Una víbora es una víbora, sin importar donde se abra el huevo. De la misma manera, un japonés estadounidense, nacido de padres japoneses se convierte en japonés, no en un estadounidense.
Los Ángeles Times, Febrero 1942.
EL 31 de marzo de 1942, en algunas localidades de la costa oeste de los Estados Unidos se difundió un anuncio que, bajo el amenazador título de Órdenes de Exclusión Civil 9066. Instrucciones para los descendientes de japoneses, tenía como fin orientar y reglamentar la evacuación de todas las personas de ascendencia japonesa, aunque sin mencionar a dónde. Por lo demás, la 9066 firmada por el presidente Roosevelt unos días antes era precisa. Como equipaje podrían llevar sólo lo que pudieran cargar a mano y a cada familia se le darían etiquetas identificativas con un número para cada miembro, maleta y abrigo. Sin embargo, la orden no distinguía entre extranjeros y nativos, a pesar de que siete de cada diez de los 125.000 nipones esparcidos por la costa habían nacido allí y eran ciudadanos de pleno derecho.
Hacía casi cuatro meses que la Marina Imperial Japonesa había bombardeado Pearl Harbor, hecho que la opinión pública vio como una traición del gobierno japonés. La prensa, además de volcarse a favor de la intervención en la guerra, llevó adelante feroces campañas de desprestigio contra los nisei, término genérico para designar a los ciudadanos norteamericanos de origen japonés, cuyo éxito comercial despertaba la envidia de muchos. Pero los asiáticos y otras minorías eran consideradas inferiores desde la promulgación de la Ley de Naturalización de 1790, norma que circunscribía la ciudadanía a la identidad racial. De esta forma, sólo podrían obtener la ciudadanía los hombres libres, excluyendo así a todos los bárbaros con prácticas, fenotipo y creencias distintas de las de los White, Anglosaxon and Protestant occidentales. Desde entonces, en períodos económicos expansivos los inmigrantes eran recibidos con cordial optimismo, pero cuando el ciclo se invertía pasaban a ser el chivo expiatorio de cualquier causa, y Pearl Harbor era la ideal para evitar una Quinta columna japonesa y segregar a los asiáticos.
Dadas las circunstancias, los evacuados debieron deshacerse de sus casas, negocios y pertenencias en un corto espacio de tiempo, pese al compromiso de que serían asesorados por el gobierno. Estigmatizados, desesperados y humillados, vieron como los WASP llegaban para quedarse con sus propiedades, sabiendo que no tenían más recurso que aceptar lo que fuese que le estaban ofreciendo.
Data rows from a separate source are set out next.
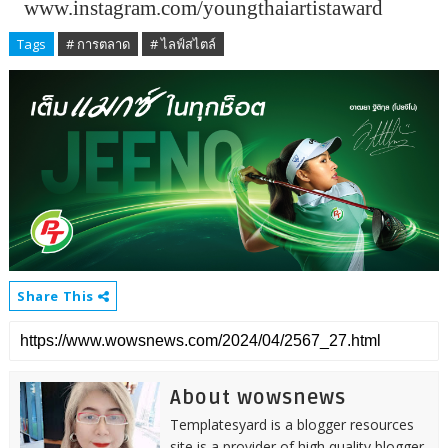
www.instagram.com/youngthaiartistaward
Tags
# การตลาด
# ไลฟ์สไตล์
Share This
About wowsnews
Templatesyard is a blogger resources
site is a provider of high quality blogger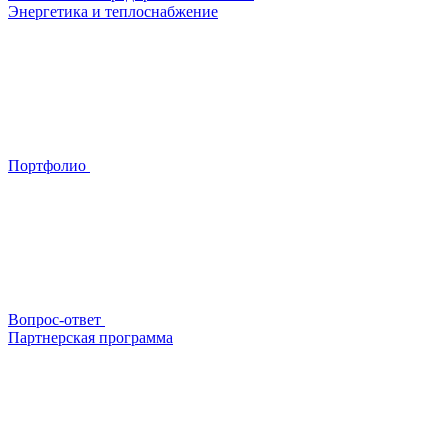
Энергетика и теплоснабжение
Портфолио
Вопрос-ответ
Партнерская программа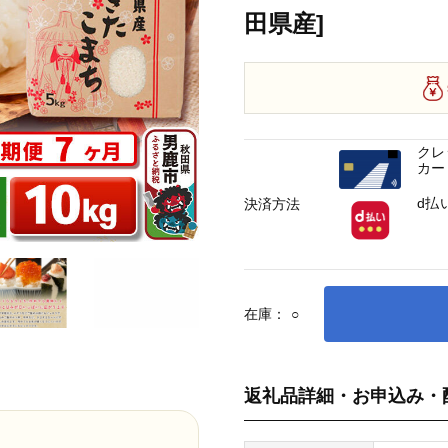
田県産]
クレ
カー
d払
決済方法
在庫：
○
返礼品詳細・お申込み・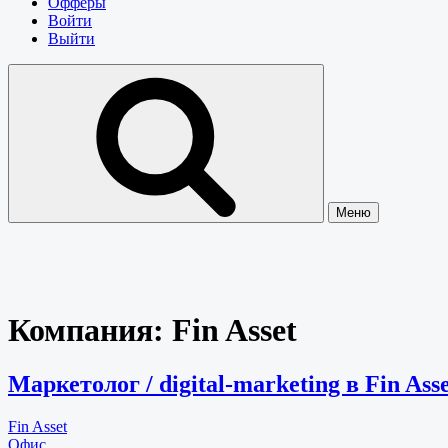
Офферы
Войти
Выйти
Меню
Компания:
Fin Asset
Маркетолог / digital-marketing в Fin Ass
Fin Asset
Офис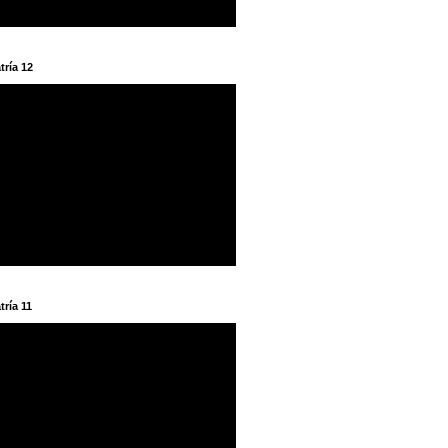
tría 12
tría 11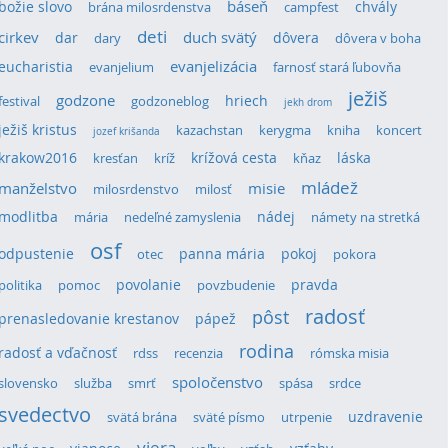
božie slovo
báseň
chvály
brána milosrdenstva
campfest
deti
cirkev
duch svätý
dar
dôvera
dary
dôvera v boha
eucharistia
evanjelizácia
evanjelium
farnosť stará ľubovňa
ježiš
godzone
hriech
festival
godzoneblog
jekh drom
ježiš kristus
kazachstan
kerygma
kniha
koncert
jozef krišanda
krakow2016
krížová cesta
láska
kresťan
kríž
kňaz
mládež
manželstvo
misie
milosrdenstvo
milosť
modlitba
nádej
mária
nedeľné zamyslenia
námety na stretká
osf
odpustenie
panna mária
pokoj
otec
pokora
povolanie
pravda
politika
pomoc
povzbudenie
radosť
pôst
prenasledovanie krestanov
pápež
rodina
radosť a vďačnosť
rdss
recenzia
rómska misia
spoločenstvo
slovensko
služba
smrť
spása
srdce
svedectvo
uzdravenie
svätá brána
sväté písmo
utrpenie
viera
Algunos fueron condenados a prisión por no respetar el toque de queda. Otros, por falsear su identificación y hacerse pasar por occidental. Un agricultor fue acusado de sabotaje por postergar su convocatoria unos días para recoger la cosecha. No lo hagas, tal vez alguien puede usar esta casa; somos gente civilizada, no salvajes, le dijo una esposa a un marido tentado de quemar su casa. Y posiblemente muchas tragedias parecidas a la de Joe Komaco, un granjero japonés de Black Rock cuyo hijo salvó la vida durante la guerra al tullido MacReedy, Spencer Tracy en Conspiración de silencio.
Fueron enviados lejos, al desierto de Utah, a las montañas de Colorado, a los eufemísticamente llamados Campos de Internamiento. Aún así, nada hizo disminuir su lealtad hacia los Estados Unidos. 6.000 servirían como traductores en el Pacífico y unos 20.000 se enrolarían para combatir en Europa, donde el 442º Regimiento de Infantería Nisei consiguió ser el cuerpo de ejército más condecorado de la historia de los Estados Unidos de Norteamérica. En 1988, el presidente Reagan firmó una ley que reconocía el grave error cometido hacía casi medio siglo, recompensando con 20.000 dólares a cada superviviente y una disculpa sin precedentes en la historia del país que encarna los más altos estándares de libertad.